Following in Tecentriq's footsteps, Alecensa gives Roche another win in early-stage lung cancer

After a groundbreaking approval for Tecentriq, Roche has another positive early-stage lung cancer trial to celebrate. This time, the honor belongs to a targeted therapy in Alecensa.

Alecensa, compared with chemotherapy, reduced the risk of tumor recurrence or death when used after surgery in certain non-small cell lung cancer patients, Roche said Friday. The patients had ALK-positive, stage 1b to 3a tumors that were completely resected before taking Alecensa.

The positive readout, from the ALINA trial, makes Alecensa the first ALK inhibitor to show a benefit in early-stage NSCLC in a phase 3 trial, Roche noted.

Data on patient survival remain immature. But the Swiss pharma said it’ll submit the results to the FDA and the European Medicines Agency for a potential label expansion.
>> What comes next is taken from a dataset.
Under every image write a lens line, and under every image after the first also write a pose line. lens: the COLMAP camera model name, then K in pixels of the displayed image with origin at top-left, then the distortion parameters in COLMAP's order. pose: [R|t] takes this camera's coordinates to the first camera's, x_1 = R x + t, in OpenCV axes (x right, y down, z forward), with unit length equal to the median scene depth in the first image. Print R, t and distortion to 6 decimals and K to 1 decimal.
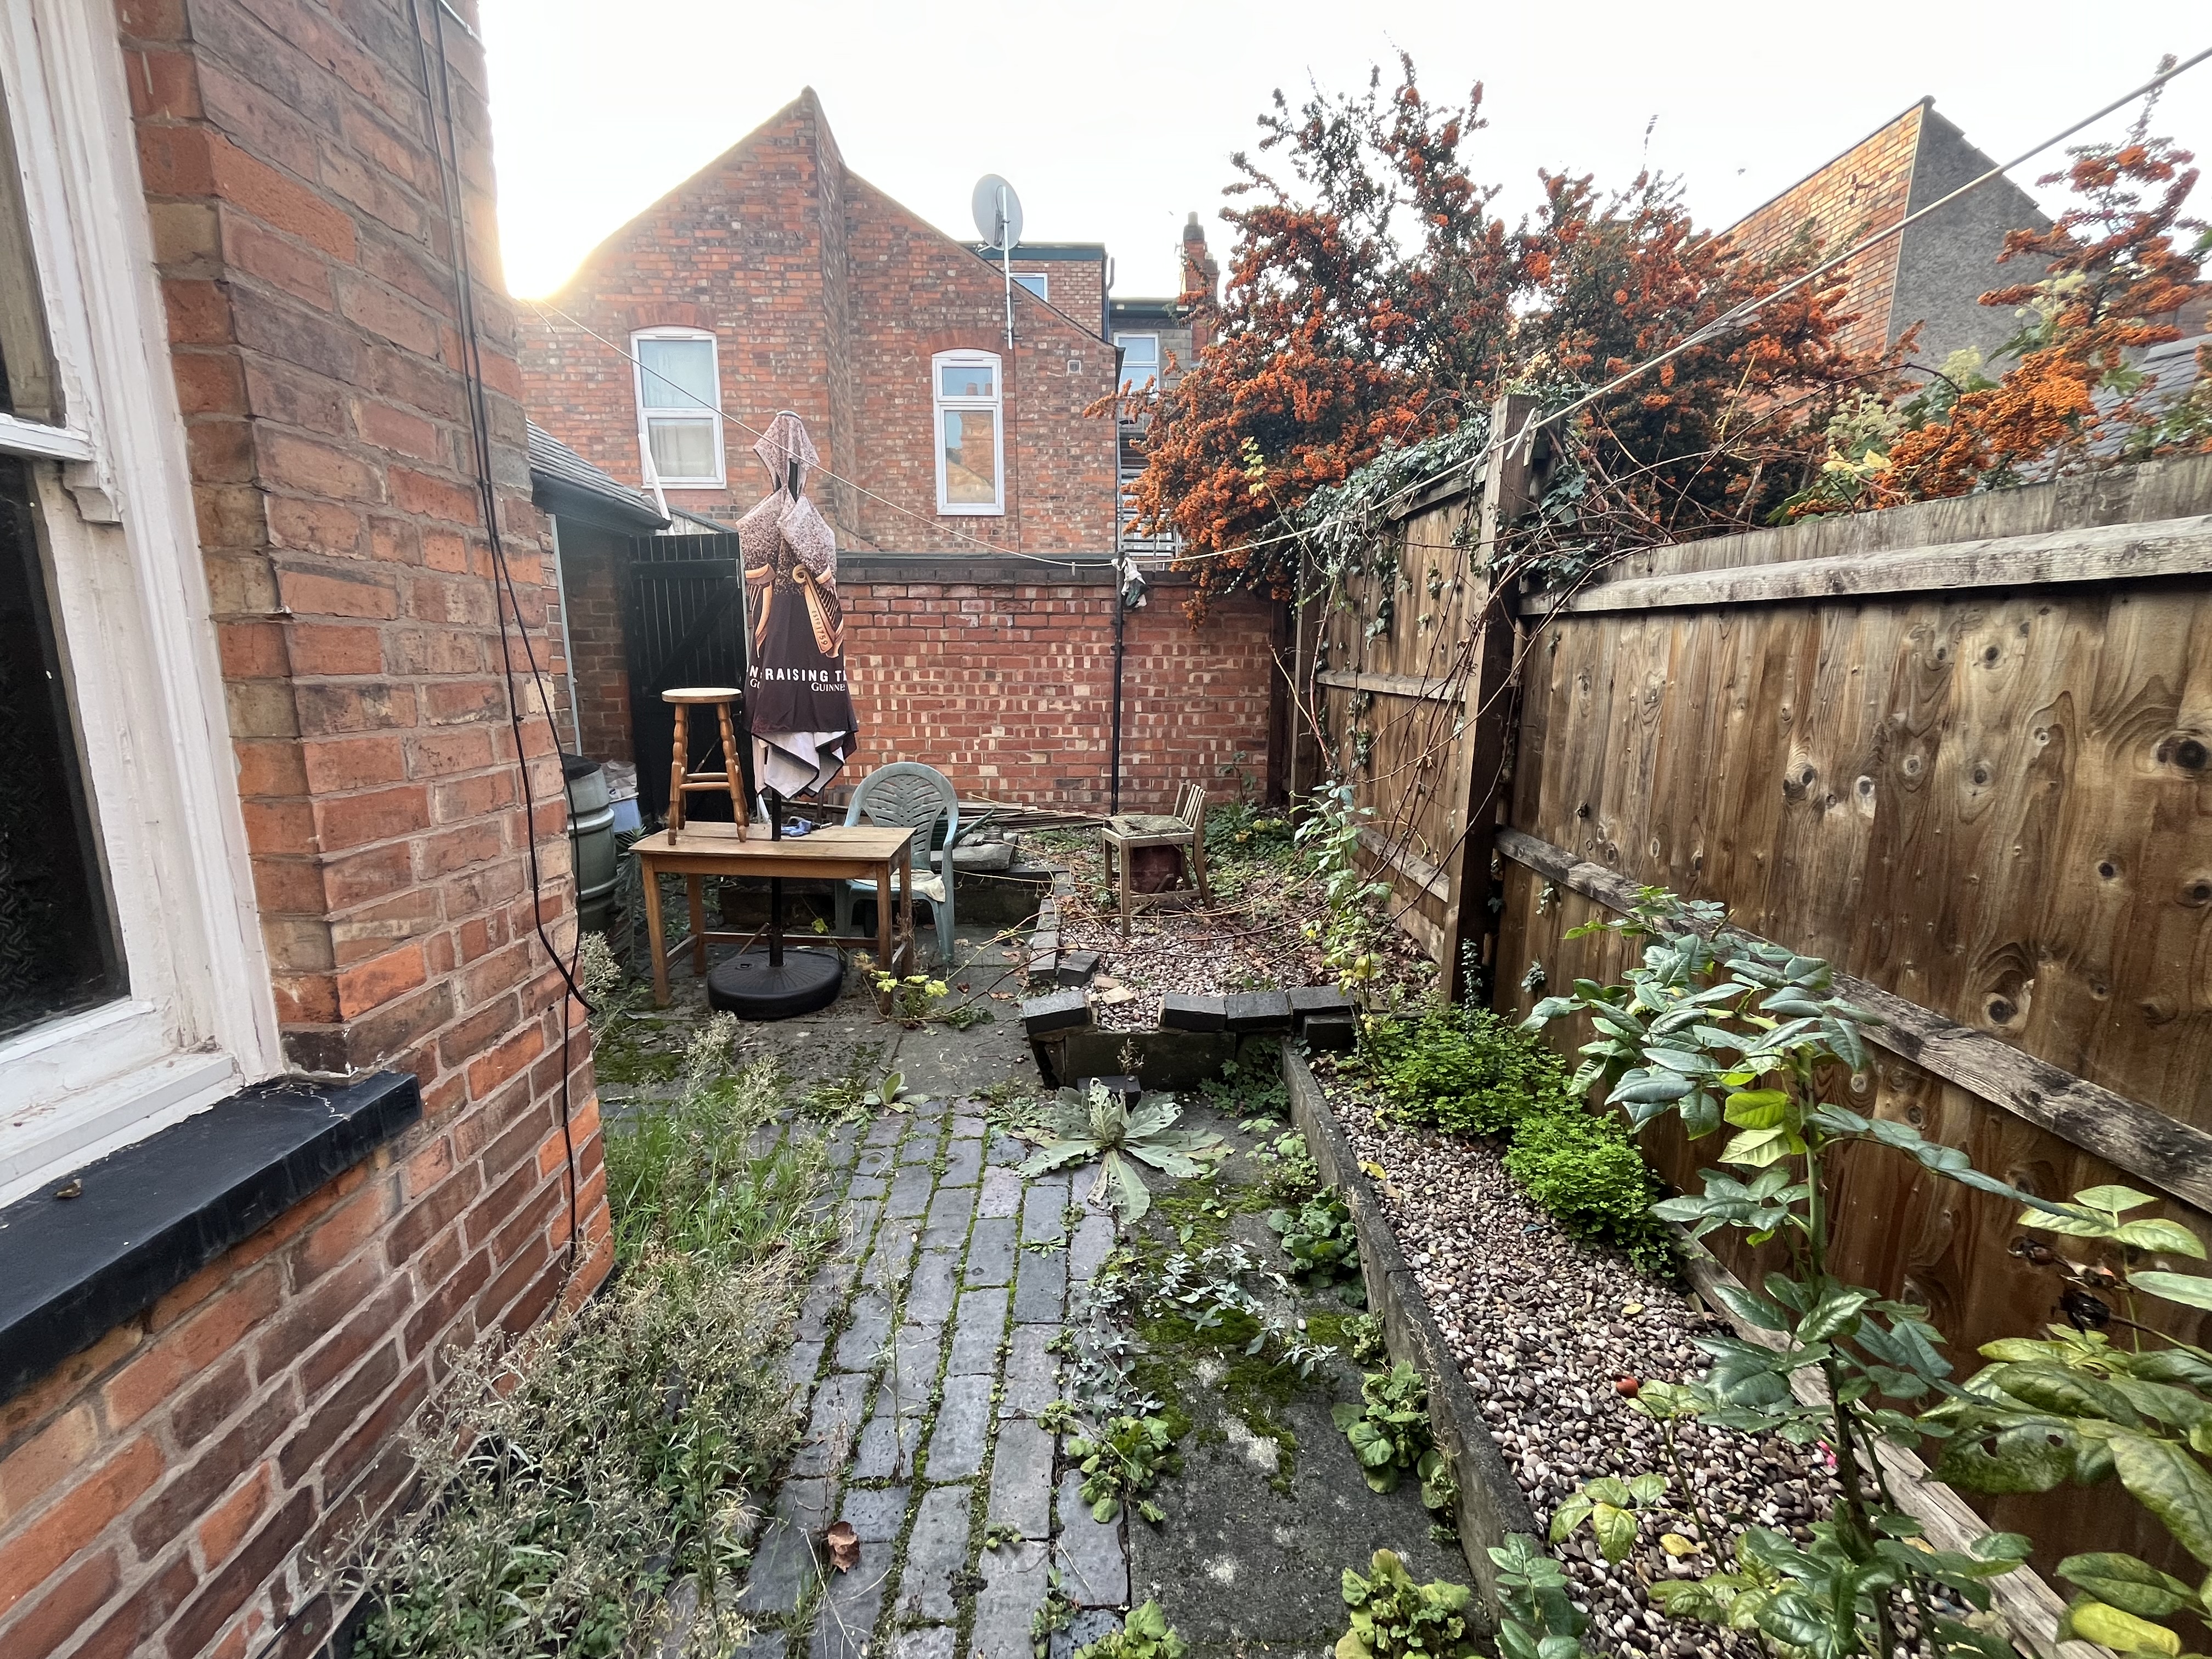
lens RADIAL K [[894.9, 0, 1102.9], [0, 894.9, 824.7], [0, 0, 1]] dist [-0.001535, -0.000922]
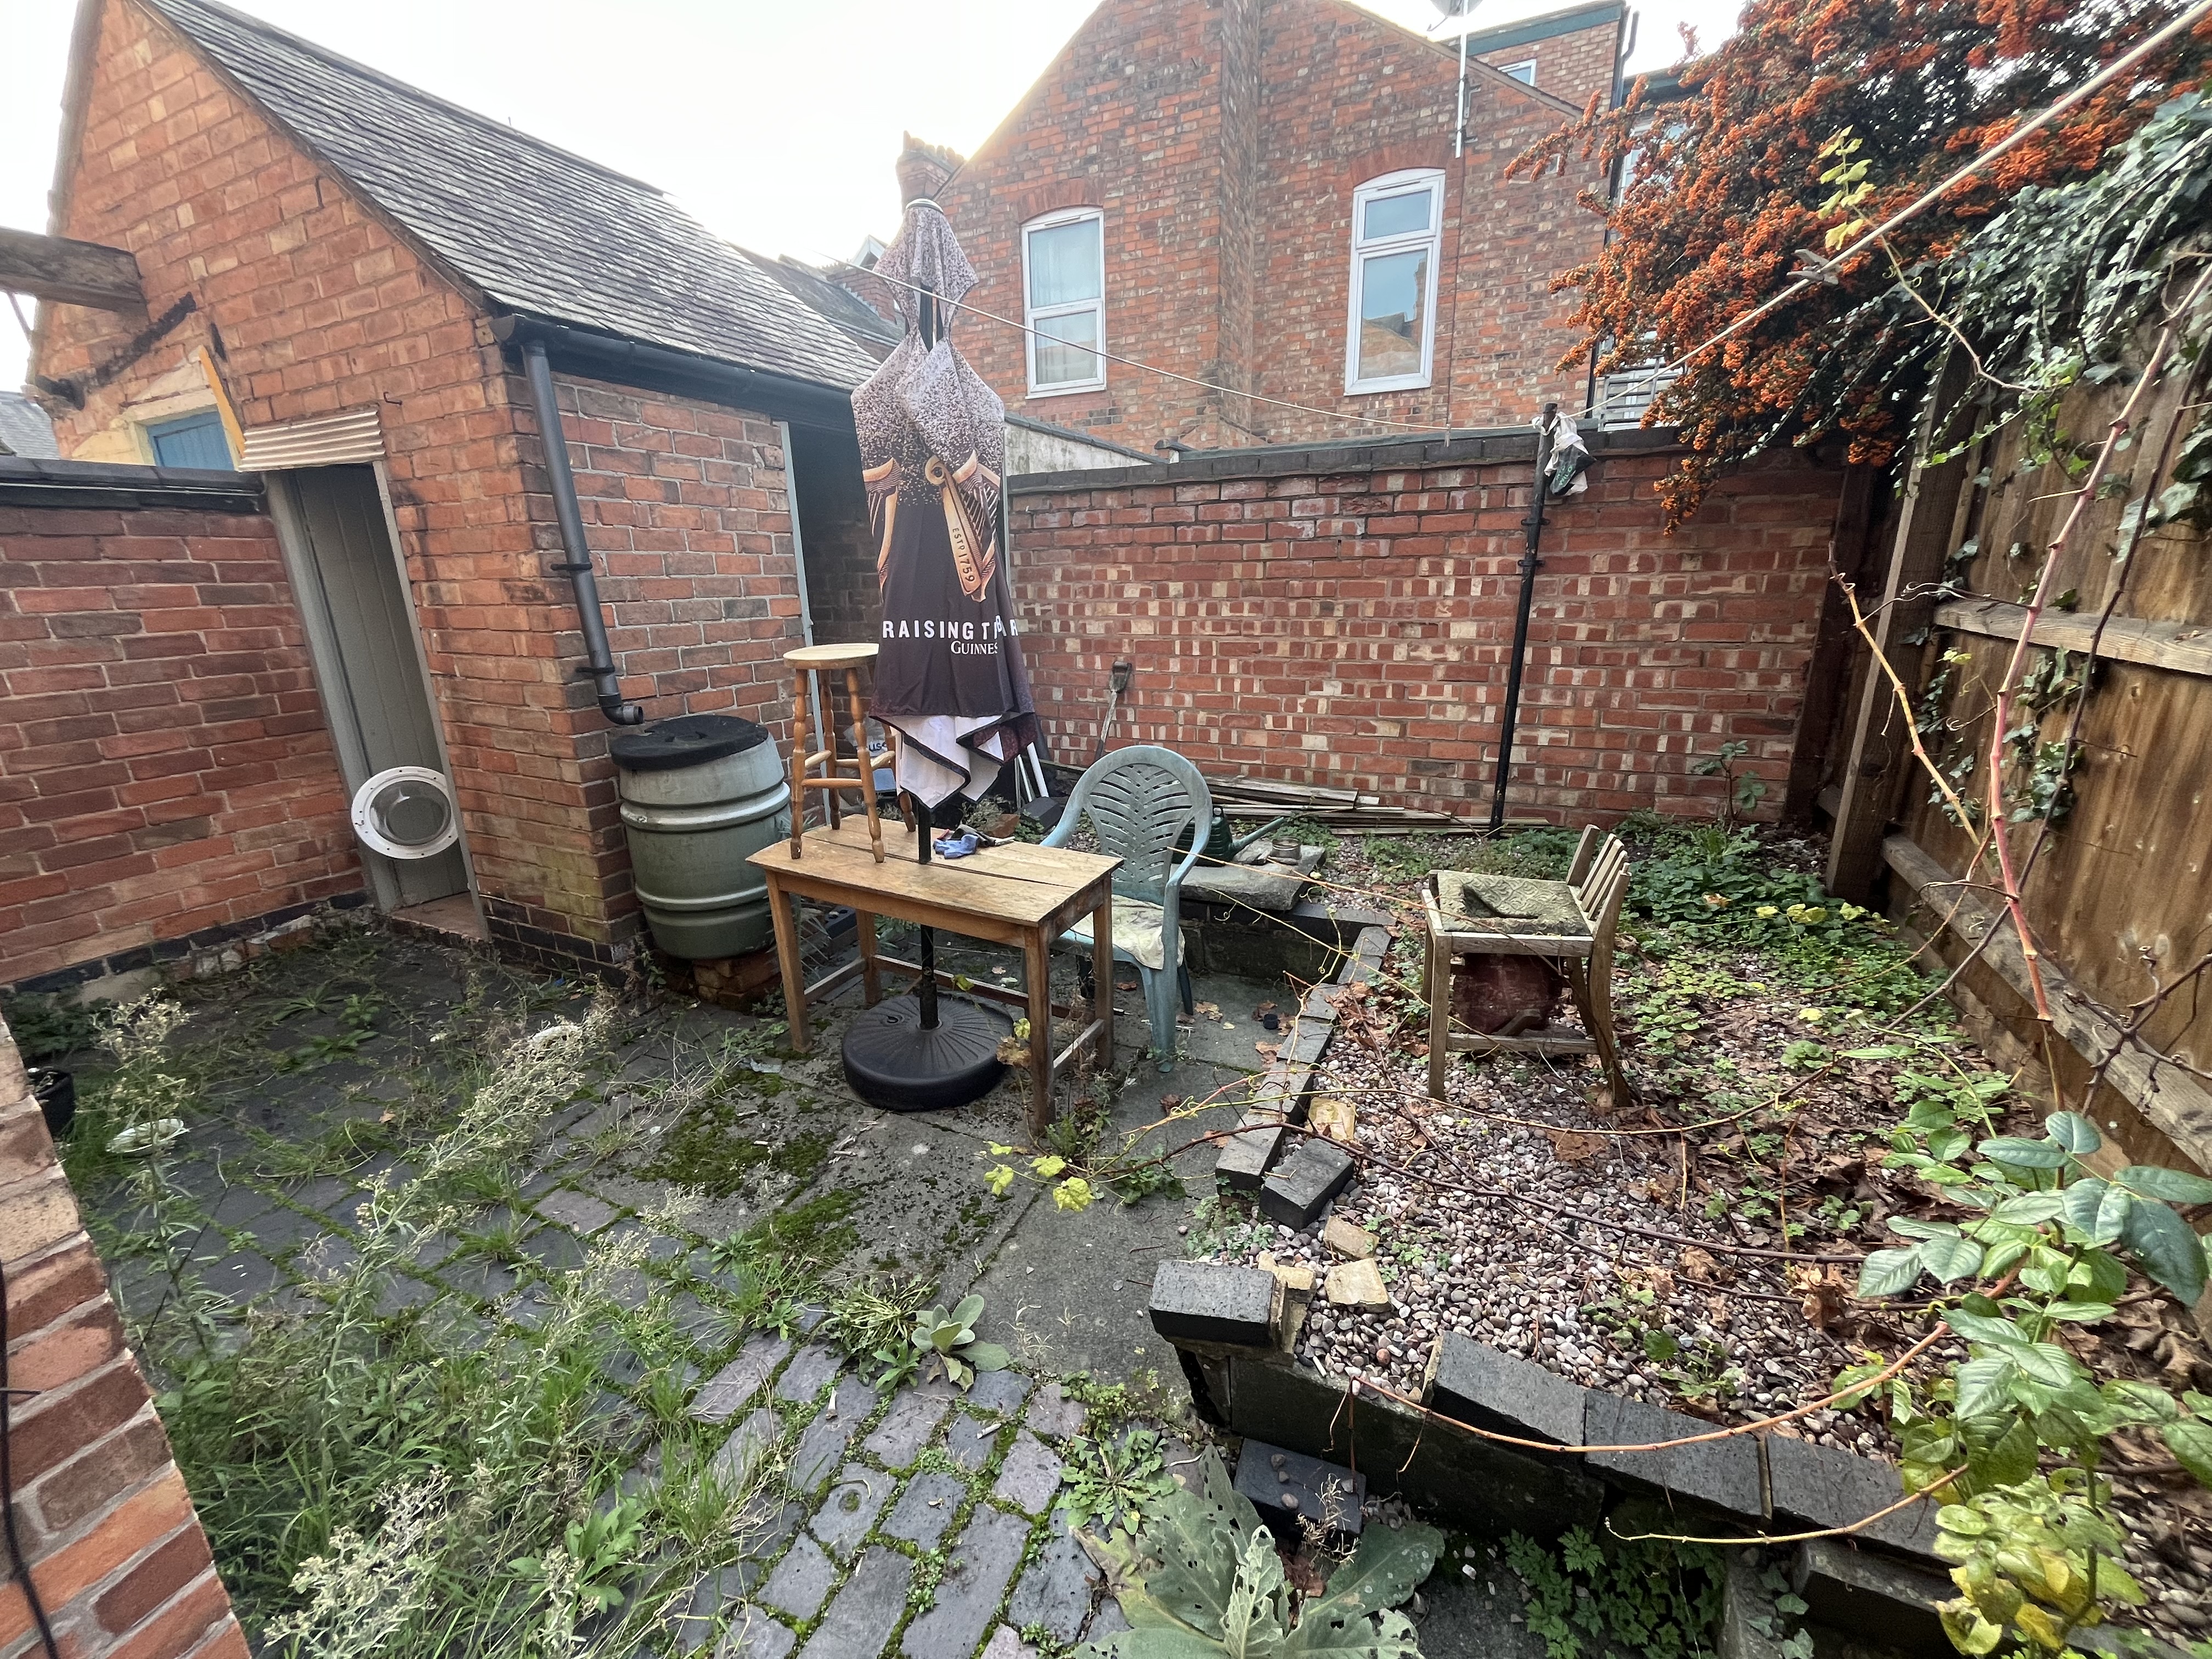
lens RADIAL K [[894.9, 0, 1103.4], [0, 894.9, 829.6], [0, 0, 1]] dist [-0.001535, -0.000922]
pose [[0.890081, 0.104269, -0.443715, 0.048603], [-0.059572, 0.991744, 0.113553, -0.063522], [0.451892, -0.074638, 0.888945, 0.282587]]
“If approved, Alecensa has the potential to treat cancer before it has spread in a setting where treatment can increase the chances of cure,” Roche’s chief medical officer Levi Garraway, M.D. Ph.D., said in a statement Friday.

Before Alecensa’s readout in the adjuvant treatment setting, Roche’s Tecentriq, used alongside chemo, became the first medicine in the PD-1/L1 class to win FDA approval to treat NSCLC after surgery. That 2021 nod was limited to PD-L1-positive, stage 2 to 3a NSCLC.

Merck & Co.’s Keytruda in January followed with a broader approval covering stage 1b to 3a disease regardless of the tumor’s PD-L1 expression status.

In metastatic NSCLC, doctors typically use targeted therapies—rather than immunotherapy—when the tumor bears an addressable biomarker such as ALK or EGFR abnormalities.

In December 2020, AstraZeneca’s Tagrisso earned the FDA’s blessing to treat early-stage, EGFR-mutated NSCLC after surgery. Updated results from the phase 3 ADAURA trial, presented in June, showed that adjuvant Tagrisso lowered the risk of death by 51% compared with placebo.

Compared with EGFR-mutant cases, ALK-positive patients represent a much smaller NSCLC subgroup, accounting for about 5% of the total. Meanwhile, several ALK inhibitors are on the market. These include Pfizer’s first-generation med Xalkori and third-generation Lorbrena.

Alecensa, Novartis’ Zykadia and Takeda’s Alunbrig are the second-generation options. Last year, Xalkori’s sales dropped 6% to $465 million, as Lorbrena’s sales climbed 29% to $343 million. For Roche, Alecensa generated CHF 1.5 billion ($1.7 billion) last year, up 15% at constant currencies from 2021. At Takeda, Alunbrig generated JPY 20.6 billion ($142 million) for the 12 months ended in March, a 51% jump year over year.

A search in clinicaltrials.gov showed that Roche is the only company among the group that’s testing its ALK inhibitor in the adjuvant setting.